*** STUDY TEXT ***

Monday, February 1, 2016

Wearable biosensors analyse your sweat and send health reports to smartphone in real time

Wearable sensors is the new hot topics now.  Earlier in this blog I shared how the smartphone and innovative wearable technology will change the future of healthcare industry.  A recent publication in Nature magazine reveals the true existence of a wearable sensors, which can analyze body biochemistry from your sweat and send the report to your smartphone in real time.  They call it as wearable sweat sensors.
Sweat Sensor in a flexible plastic wristband : photo credit Nature

This is a flexible plastic patches, which can read the molecular composition of sweat and send the real time analysis report to a smartphone. It could provide an alarm that you need to take some medication or you are getting dehydrated and needs to drinks some water.

Several labs have been developing sensors for sweat, which contains a multitude of electrolytes and metabolites — the final products of the body’s biological processes (for example, the lactic acid that builds up after exercise). But these sensors have tended to measure only one component of sweat at a time, and generally cannot transmit their measurements in real-time.

*** End of STUDY TEXT ***

**QUESTIONS TO ANSWER:**
(1) Answer these questions from the sweat sensor post:
(a) In which magazine did the recent publication on the sensors appear?
(b) In the photo caption, what holds the sweat sensor?
(c) How many components of sweat have earlier sensors tended to measure at a time?
(2) Output part of the sweat sensor post word for word. Begin at the words "Monday, February 1, 2016" and stop after the words "wearable sweat sensors.".

*** RECORD EXCERPTS ***

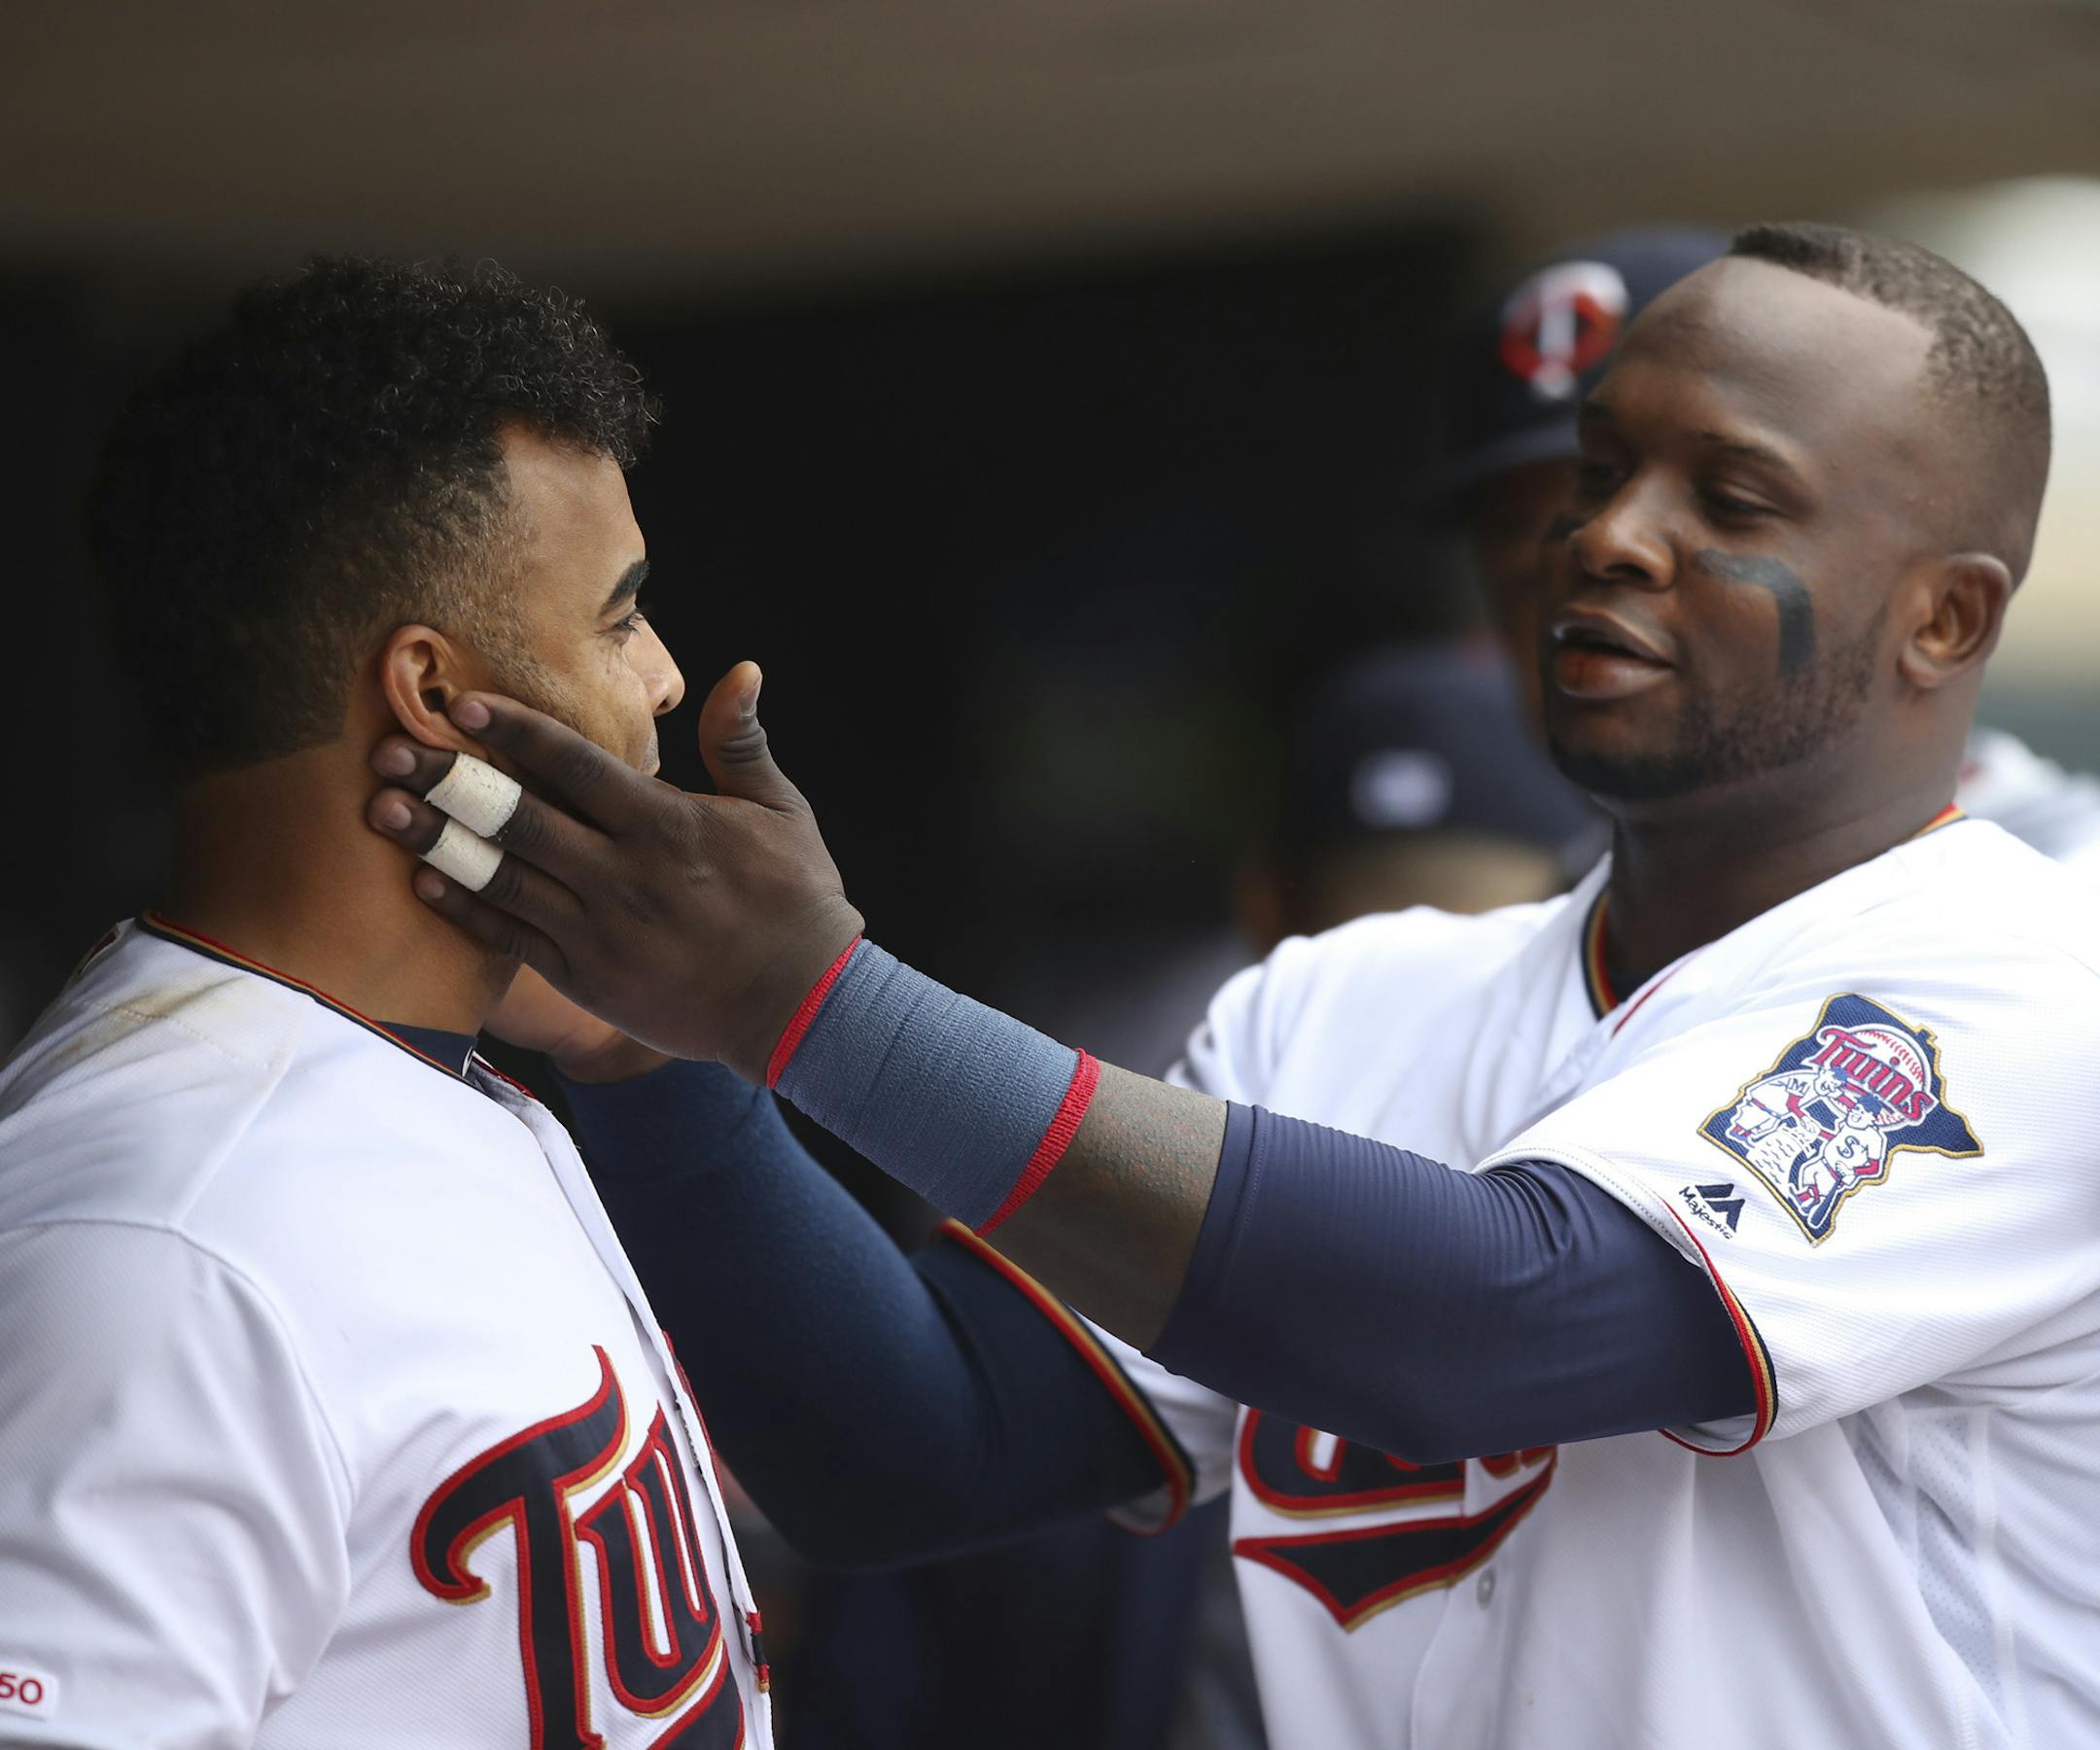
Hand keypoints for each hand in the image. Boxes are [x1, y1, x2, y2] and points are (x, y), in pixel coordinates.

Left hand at [365, 661, 864, 1079]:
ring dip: (436, 841)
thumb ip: (742, 741)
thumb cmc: (796, 899)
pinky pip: (511, 937)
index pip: (575, 764)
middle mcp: (623, 874)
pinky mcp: (587, 978)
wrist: (799, 1004)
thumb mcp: (782, 811)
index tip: (463, 705)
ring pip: (501, 876)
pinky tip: (422, 882)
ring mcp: (599, 930)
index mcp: (666, 824)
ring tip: (382, 809)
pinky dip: (464, 908)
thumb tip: (741, 669)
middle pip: (518, 816)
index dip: (516, 731)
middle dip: (449, 780)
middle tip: (389, 750)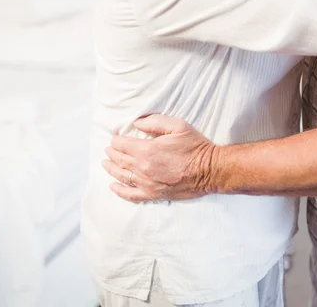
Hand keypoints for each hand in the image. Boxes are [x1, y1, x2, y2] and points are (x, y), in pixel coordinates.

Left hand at [102, 115, 218, 201]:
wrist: (210, 171)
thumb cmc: (195, 147)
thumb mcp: (178, 126)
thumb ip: (155, 122)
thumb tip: (137, 123)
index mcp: (147, 150)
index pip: (122, 144)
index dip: (116, 139)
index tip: (115, 137)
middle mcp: (143, 168)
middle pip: (119, 160)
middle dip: (111, 153)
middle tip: (108, 149)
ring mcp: (147, 183)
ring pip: (122, 176)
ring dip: (111, 169)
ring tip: (105, 163)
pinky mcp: (154, 194)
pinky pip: (131, 195)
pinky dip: (119, 191)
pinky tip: (113, 186)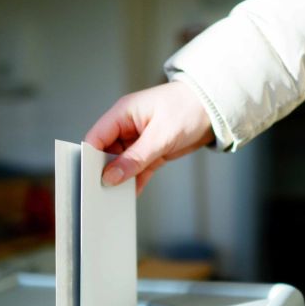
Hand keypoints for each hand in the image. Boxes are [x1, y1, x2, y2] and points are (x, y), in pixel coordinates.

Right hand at [84, 81, 213, 193]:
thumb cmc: (188, 108)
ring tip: (117, 197)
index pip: (96, 137)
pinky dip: (136, 181)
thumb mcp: (160, 136)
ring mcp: (139, 140)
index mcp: (123, 114)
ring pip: (122, 164)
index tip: (89, 178)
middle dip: (105, 171)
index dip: (90, 158)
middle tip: (102, 192)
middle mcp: (127, 127)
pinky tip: (132, 194)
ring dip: (121, 179)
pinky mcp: (152, 151)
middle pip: (106, 153)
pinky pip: (138, 169)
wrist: (214, 109)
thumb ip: (134, 158)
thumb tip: (111, 176)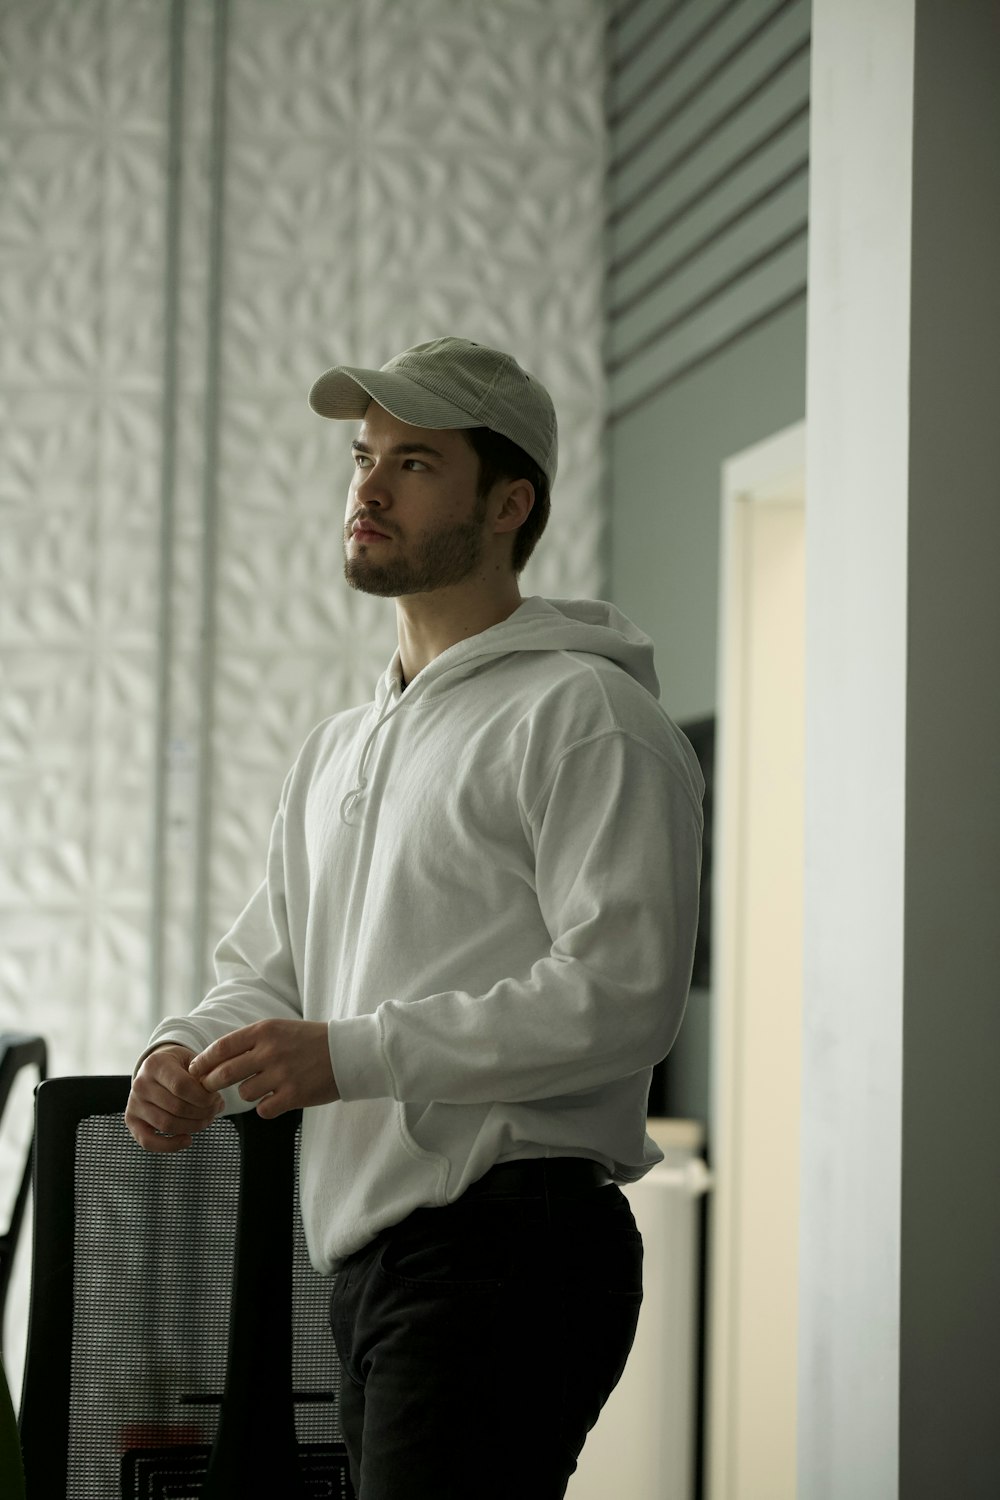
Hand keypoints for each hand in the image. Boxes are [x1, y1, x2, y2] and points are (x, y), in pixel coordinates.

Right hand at [126, 1044, 224, 1152]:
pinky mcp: (131, 1120)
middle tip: (215, 1110)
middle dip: (202, 1113)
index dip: (203, 1097)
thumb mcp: (191, 1060)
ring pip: (166, 1125)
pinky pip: (148, 1142)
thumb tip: (216, 1101)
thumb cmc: (179, 1065)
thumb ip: (204, 1076)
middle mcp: (140, 1083)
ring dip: (192, 1127)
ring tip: (206, 1120)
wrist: (157, 1067)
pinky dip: (170, 1146)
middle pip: (176, 1108)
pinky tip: (187, 1139)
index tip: (216, 1099)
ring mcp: (134, 1103)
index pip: (181, 1086)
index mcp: (155, 1064)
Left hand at [188, 1019, 339, 1119]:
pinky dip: (266, 1107)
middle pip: (224, 1073)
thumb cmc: (310, 1040)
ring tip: (262, 1088)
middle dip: (212, 1083)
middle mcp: (270, 1051)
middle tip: (210, 1089)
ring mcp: (282, 1074)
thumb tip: (215, 1058)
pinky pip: (263, 1110)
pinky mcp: (294, 1095)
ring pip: (244, 1093)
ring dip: (248, 1094)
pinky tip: (276, 1100)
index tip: (195, 1070)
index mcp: (265, 1031)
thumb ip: (250, 1041)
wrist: (348, 1052)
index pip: (221, 1047)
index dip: (203, 1061)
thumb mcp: (279, 1029)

*** End of RECORD EXCERPTS ***

**SOLUTIONS BELOW:**
(1)
(a) Nature magazine
(b) A flexible plastic wristband
(c) Only one

(2)
Monday, February 1, 2016

Wearable biosensors analyse your sweat and send health reports to smartphone in real time

Wearable sensors is the new hot topics now.  Earlier in this blog I shared how the smartphone and innovative wearable technology will change the future of healthcare industry.  A recent publication in Nature magazine reveals the true existence of a wearable sensors, which can analyze body biochemistry from your sweat and send the report to your smartphone in real time.  They call it as wearable sweat sensors.